All of this is to say that I really didn’t like what they did with Meg’s storyline, given the material they had to work with (and chose not to), and given the flexibility they gave themselves in giving the sisters’ adult lives more screen time.

Also, for all that there was a bit more about the Alcott’s abolitionist bent in this version, I still didn’t end up feeling like there was enough. I wanted a Frederich Douglass cameo. Perhaps they could have attended an abolitionist lecture—although perhaps not, given that the four sisters’ girlhood was pushed forward into the Civil War, in this telling. The bits of history that were dropped in, though, felt slightly out of place, because there wasn’t more. I wanted more.

Next, I ended up unclear on what happened with Jo and Friedrich Bhaer. The scene where Jo runs after him in the rain feels over the top compared to the rest of the film, and is inserted immediately after her publisher tells her she must marry Jo off, so my takeaway is that we were now on two separate sort of timelines—the real one, and the fake one she created for the book. But when, as the book is published, we are shown scenes of Jo’s new school, offering a sort of closure for our characters—Meg is there teaching drama, and Amy is there teaching painting, and Laurie holding their baby—Friedrich Bhaer is there, too.

I didn’t like Friedrich Bhaer in this version at all. He’s younger, yes, but he’s only critical. At the beginning of the book, he tells Jo she shouldn’t be writing trash. Knowing that, in real life, thrillers were exactly what Alcott liked to write best, this feels gross. If Jo likes to write tales of intrigue and romance and high drama, support her in that! Don’t be an ass about it! We are never shown any acts of kindness, on Friedrich Bhaer’s part, and we never see any reason Jo might like him—much less fall in love with him.

In my head cannon version of the movie, Jo does go after Friedrich Bhaer, but only because she’s remembered that she’s going to need teachers in her new school. She hires him, but does not marry him, and never does. He finds someone else and settles in the area, still teaching at Jo’s school. Jo, in her spare time, goes on spinning her wild tales, and getting them published.

My final quibble is something almost impossible to do right in a film adaption of Little Women. The first half of the book is about the girls as children, aged roughly 12 (Amy), 13 (Beth), 15 (Jo), and 16 (Meg). The second half of the book is about the girls as women, beginning when they are aged roughly 16, 17, 19, and 20, and continuing until they are a few years later (Beth dies at age 19; and Meg marries at 20, but by the time Professor Bhaer comes calling, Meg’s children are old enough to talk in sentences).
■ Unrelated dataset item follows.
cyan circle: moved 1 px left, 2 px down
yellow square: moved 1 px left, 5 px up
In the 1994 version, one actor played Amy as a child and a different actor played her as an adult, while the other three sisters were played by the same actor as both adolescents and adults. In this version, Florence Pugh plays Amy aged 12, and Amy aged 16 through 20. This doesn’t always come off perfectly, although I really wanted it to. But it’s not just Amy. They’re switching back and forth between adulthood and girlhood for all four sisters, and they don’t always appear to age up or down properly.
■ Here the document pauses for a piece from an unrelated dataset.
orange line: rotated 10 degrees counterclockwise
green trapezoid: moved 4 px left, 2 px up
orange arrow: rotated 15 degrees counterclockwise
Sometimes it felt like I was watching the adult characters I’d just seen pretend to be children. It’s odd, sometimes, to see characters that act in mature ways and in mature situations suddenly dressed down and acting like children. That said, I was never completely happy with the solution in the 1994 version—switching actors for Amy and only Amy felt odd. I never had much attachment for adult Amy, who felt like a brand new character, and the actors who played Meg and Jo were far too old to play 15- and 16-year-old children (Meg especially), creating some scenes that felt just odd.

I don’t know what the right solution is. We in theory could go with the Harry Potter solution, and film the book over the course of years, watching as our characters grow. But unless there’s enough material—and interest—for multiple Little Women movies, though—and I don’t think there is—that’s not going to happen. In some sense, then, this complaint has more to do with a difficult needle every Little Women film has to try to thread, with varying degrees of success.

So, what about you? What did you like—or not like—about this version?